__PROBLEM A__. Retype the entries below, from their first line through the line containing "プレデター∴ Predator 1987", both included.

__PASSAGE FOR REVIEW__.
2) 1099-INT, -MISC, -C, -S, or -K

The essential purpose of a 1099 form is to report non-employment income of some type.  There are several types of 1099’s, but the most common you may see will be a 1099-INT and it comes from your bank.  It reports interest income earned in your bank accounts, however small that may be.  Yes, you have to pay taxes on that.

The other most common type is the 1099-MISC, which you’ll receive if you do contract work for a business and are paid over $600 in a year.  Settled/forgiven debt is considered income and reported on a 1099-C, while income from real estate transactions (other than your primary residence) will show up on a 1099-S.  Lastly, if you work with a credit card processor for your business or contract work, they will issue you a a 1099-K for everything they processed.

3) Charitable giving receipts

Any charitable giving that you want to report should have a receipt from the 501(c)(3) tax-exempt organization.  They should have sent them out by now, or you may be able to print your report for 2014 via their online giving interface.  One organization we give to sends paper reports; another sends an email letting us know our giving statement can be printed.  Gather all of these up before filing your taxes.

4) Form 1098 for your mortgage lender

The Form 1098 from your bank or mortgage lender will indicate how much interest you paid on your mortgage, which is tax-deductible.  You must have this form to deduct that interest!  Lenders are required to send those out by the end of January.

5) Home office information and utility bills

If you work from home and have a dedicated work space that is ONLY used as a workspace (not a breakfast nook that is your office during the day, or a guest room that you sometimes do work in), you can deduct expenses related to that.  These expenses include furnishings for that space, as well as a proportional amount of the utilities and rent/mortgage.  If your office represents 8% of the space in your home and is dedicated space, you can deduct 8% of your bills from your home.  Do those calculations and pull up all your reports from utilities and the like.

6) Tuition bills

Instead of a deduction (which reduces the amount of income subject to taxation) a tax credit is a reduction in the amount of tax you pay, and can even increase your refund.  The most common of these tax credit opportunities is the education tax credit, from which you can gain a credit worth as much as $2500.  Your tuition statement, as well as applicable receipts for books and supplies (qualified expenses) should be sufficient.

While each tax situation is different, the documents above should help you get a jump on the things your accountant will ask for.  Get these together, and you won’t have to go to him or her completely empty-handed, wondering what you should have.

Have you already filed your taxes? What popped up this year that you didn’t expect?

__RECORD EXCERPTS__.
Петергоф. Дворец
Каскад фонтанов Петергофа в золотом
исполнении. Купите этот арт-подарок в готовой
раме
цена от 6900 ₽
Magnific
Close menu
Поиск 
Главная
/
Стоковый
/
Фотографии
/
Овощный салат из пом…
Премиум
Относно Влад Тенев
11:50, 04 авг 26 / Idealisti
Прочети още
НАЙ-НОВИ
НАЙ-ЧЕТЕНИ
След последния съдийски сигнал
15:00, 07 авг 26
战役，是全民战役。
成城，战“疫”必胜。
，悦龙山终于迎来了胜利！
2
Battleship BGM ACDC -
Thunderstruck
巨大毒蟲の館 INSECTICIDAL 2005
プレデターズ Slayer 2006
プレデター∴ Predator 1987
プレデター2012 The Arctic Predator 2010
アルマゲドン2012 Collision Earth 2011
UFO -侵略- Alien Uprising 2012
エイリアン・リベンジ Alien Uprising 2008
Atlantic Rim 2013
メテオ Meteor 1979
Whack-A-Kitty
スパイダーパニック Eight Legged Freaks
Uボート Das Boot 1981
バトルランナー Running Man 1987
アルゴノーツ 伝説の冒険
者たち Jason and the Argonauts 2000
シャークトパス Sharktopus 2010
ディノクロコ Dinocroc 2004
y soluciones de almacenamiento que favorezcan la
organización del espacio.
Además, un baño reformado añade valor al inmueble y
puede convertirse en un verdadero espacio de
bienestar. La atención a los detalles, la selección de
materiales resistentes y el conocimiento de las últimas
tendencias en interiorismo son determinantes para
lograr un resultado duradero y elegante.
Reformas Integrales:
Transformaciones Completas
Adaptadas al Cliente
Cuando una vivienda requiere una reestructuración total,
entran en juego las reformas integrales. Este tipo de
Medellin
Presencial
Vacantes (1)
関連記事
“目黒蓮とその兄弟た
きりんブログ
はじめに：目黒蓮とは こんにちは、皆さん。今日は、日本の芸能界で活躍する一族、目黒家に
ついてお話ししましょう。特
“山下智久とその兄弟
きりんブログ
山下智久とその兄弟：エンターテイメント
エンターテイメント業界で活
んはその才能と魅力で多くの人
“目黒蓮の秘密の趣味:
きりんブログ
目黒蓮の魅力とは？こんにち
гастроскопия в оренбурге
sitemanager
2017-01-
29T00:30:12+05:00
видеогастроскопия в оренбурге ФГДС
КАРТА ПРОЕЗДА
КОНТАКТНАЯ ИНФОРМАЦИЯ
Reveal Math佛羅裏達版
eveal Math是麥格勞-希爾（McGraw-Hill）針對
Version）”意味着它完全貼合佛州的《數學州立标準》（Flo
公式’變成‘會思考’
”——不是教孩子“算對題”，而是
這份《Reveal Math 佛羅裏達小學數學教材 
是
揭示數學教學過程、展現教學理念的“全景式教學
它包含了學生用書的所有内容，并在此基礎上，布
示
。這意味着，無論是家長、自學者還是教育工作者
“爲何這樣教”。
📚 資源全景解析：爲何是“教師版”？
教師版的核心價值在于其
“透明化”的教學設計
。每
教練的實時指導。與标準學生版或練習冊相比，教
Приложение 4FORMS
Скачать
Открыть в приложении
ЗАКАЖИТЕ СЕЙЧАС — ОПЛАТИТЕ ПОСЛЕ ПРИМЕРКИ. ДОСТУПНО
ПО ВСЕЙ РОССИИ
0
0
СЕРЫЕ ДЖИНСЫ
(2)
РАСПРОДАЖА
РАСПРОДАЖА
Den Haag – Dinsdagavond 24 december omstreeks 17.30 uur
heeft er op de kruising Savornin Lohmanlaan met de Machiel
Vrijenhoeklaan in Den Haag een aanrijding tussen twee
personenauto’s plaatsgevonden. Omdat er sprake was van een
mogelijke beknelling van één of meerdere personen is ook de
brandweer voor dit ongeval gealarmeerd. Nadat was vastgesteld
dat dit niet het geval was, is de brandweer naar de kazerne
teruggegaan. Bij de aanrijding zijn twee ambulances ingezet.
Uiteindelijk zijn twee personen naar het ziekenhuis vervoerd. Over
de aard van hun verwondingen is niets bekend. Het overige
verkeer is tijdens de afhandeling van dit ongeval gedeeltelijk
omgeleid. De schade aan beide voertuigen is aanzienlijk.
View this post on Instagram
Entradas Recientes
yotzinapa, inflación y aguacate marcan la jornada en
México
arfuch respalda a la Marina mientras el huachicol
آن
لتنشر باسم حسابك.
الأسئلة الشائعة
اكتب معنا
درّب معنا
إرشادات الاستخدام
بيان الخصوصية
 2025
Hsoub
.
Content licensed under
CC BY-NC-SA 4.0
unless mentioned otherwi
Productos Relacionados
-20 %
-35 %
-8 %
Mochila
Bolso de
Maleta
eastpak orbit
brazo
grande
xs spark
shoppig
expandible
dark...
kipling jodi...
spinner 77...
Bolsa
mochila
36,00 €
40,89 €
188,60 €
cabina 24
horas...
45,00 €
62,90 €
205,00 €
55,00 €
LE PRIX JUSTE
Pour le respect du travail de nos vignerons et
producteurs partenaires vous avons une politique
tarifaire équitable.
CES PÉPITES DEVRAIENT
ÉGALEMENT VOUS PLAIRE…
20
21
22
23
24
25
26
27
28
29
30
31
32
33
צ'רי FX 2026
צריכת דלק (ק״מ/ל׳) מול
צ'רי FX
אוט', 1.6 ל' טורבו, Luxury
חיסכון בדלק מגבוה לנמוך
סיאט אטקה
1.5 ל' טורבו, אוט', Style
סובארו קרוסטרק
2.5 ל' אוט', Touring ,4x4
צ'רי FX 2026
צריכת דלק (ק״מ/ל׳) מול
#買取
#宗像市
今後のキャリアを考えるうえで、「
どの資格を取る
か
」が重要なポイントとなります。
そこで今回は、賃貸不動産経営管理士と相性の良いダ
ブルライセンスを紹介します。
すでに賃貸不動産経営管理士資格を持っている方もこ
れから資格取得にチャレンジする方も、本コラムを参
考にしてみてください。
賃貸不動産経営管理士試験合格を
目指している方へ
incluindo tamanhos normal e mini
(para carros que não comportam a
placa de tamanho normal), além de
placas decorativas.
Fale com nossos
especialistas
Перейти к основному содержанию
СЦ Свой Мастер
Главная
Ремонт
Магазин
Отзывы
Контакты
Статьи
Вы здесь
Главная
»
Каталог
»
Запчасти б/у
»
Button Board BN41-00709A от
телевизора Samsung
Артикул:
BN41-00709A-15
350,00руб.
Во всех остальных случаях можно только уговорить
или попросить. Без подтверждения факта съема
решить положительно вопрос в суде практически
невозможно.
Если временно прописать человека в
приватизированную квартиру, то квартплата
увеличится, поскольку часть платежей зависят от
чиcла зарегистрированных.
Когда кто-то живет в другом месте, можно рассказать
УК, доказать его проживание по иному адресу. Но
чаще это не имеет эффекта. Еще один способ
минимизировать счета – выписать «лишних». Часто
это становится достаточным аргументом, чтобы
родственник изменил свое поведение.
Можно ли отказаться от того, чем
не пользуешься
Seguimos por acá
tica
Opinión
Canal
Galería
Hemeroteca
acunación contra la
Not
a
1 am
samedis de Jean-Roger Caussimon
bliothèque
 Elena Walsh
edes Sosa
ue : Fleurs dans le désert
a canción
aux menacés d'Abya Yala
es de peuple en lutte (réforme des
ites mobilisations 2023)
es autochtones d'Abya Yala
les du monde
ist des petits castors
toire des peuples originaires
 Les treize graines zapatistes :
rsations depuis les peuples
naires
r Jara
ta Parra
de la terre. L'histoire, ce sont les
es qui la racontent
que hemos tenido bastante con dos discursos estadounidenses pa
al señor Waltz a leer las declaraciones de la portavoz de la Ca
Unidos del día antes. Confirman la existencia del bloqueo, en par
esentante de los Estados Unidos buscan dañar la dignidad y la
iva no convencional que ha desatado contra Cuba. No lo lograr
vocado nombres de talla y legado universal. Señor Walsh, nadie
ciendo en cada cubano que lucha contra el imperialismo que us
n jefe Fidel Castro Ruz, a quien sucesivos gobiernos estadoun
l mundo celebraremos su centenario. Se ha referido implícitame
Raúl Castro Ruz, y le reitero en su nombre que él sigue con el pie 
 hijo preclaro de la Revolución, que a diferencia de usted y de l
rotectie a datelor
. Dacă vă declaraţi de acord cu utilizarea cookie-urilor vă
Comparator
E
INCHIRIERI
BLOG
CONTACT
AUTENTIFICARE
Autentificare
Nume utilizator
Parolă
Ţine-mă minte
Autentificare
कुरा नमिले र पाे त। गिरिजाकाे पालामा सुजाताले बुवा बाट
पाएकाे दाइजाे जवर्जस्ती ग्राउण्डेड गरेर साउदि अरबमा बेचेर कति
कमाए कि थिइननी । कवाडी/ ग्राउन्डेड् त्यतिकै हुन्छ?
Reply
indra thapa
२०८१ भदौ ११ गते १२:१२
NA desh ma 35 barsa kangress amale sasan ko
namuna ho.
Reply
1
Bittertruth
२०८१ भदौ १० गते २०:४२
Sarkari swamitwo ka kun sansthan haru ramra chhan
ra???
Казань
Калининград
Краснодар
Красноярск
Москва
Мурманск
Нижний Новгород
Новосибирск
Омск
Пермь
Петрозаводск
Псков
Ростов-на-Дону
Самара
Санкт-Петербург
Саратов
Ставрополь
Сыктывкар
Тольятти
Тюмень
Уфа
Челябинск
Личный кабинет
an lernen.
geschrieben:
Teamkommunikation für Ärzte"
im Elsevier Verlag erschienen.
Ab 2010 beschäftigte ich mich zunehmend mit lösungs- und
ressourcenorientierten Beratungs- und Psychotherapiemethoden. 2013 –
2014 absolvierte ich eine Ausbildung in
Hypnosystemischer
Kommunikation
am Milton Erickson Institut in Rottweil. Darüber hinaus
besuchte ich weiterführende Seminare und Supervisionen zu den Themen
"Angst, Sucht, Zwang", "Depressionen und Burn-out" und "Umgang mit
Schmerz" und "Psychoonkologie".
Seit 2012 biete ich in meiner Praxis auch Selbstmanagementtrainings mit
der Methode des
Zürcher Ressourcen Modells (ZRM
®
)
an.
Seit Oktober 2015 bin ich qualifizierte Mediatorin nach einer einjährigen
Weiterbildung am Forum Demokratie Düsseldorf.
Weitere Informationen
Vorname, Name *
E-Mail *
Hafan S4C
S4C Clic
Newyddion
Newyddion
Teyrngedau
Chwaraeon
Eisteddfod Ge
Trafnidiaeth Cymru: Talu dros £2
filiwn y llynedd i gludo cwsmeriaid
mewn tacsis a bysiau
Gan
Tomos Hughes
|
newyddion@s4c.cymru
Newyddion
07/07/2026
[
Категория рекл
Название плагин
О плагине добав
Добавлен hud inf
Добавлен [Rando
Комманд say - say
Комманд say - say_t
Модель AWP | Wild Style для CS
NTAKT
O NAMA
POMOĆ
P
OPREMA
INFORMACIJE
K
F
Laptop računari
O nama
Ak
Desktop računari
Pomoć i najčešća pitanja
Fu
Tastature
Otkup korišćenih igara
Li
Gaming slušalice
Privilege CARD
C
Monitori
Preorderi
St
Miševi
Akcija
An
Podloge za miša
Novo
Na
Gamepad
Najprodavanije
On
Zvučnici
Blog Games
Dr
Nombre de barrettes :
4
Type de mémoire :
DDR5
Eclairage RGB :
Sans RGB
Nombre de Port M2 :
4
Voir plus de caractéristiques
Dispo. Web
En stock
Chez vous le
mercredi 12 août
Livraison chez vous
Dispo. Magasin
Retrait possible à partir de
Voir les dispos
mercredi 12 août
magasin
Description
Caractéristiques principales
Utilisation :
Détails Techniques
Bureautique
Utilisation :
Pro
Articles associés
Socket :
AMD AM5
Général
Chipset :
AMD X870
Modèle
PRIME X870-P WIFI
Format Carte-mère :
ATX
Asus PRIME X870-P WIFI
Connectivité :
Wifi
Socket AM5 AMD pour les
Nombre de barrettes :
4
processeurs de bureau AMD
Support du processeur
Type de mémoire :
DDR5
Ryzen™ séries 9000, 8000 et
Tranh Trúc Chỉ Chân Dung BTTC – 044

__PROBLEM B__. Echo the stretch of the passage on tax documents from "4) Form 1098" through "end of January.".

__RESPONSE BOX A__.
Петергоф. Дворец
Каскад фонтанов Петергофа в золотом
исполнении. Купите этот арт-подарок в готовой
раме
цена от 6900 ₽
Magnific
Close menu
Поиск 
Главная
/
Стоковый
/
Фотографии
/
Овощный салат из пом…
Премиум
Относно Влад Тенев
11:50, 04 авг 26 / Idealisti
Прочети още
НАЙ-НОВИ
НАЙ-ЧЕТЕНИ
След последния съдийски сигнал
15:00, 07 авг 26
战役，是全民战役。
成城，战“疫”必胜。
，悦龙山终于迎来了胜利！
2
Battleship BGM ACDC -
Thunderstruck
巨大毒蟲の館 INSECTICIDAL 2005
プレデターズ Slayer 2006
プレデター∴ Predator 1987

__RESPONSE BOX B__.
4) Form 1098 for your mortgage lender

The Form 1098 from your bank or mortgage lender will indicate how much interest you paid on your mortgage, which is tax-deductible.  You must have this form to deduct that interest!  Lenders are required to send those out by the end of January.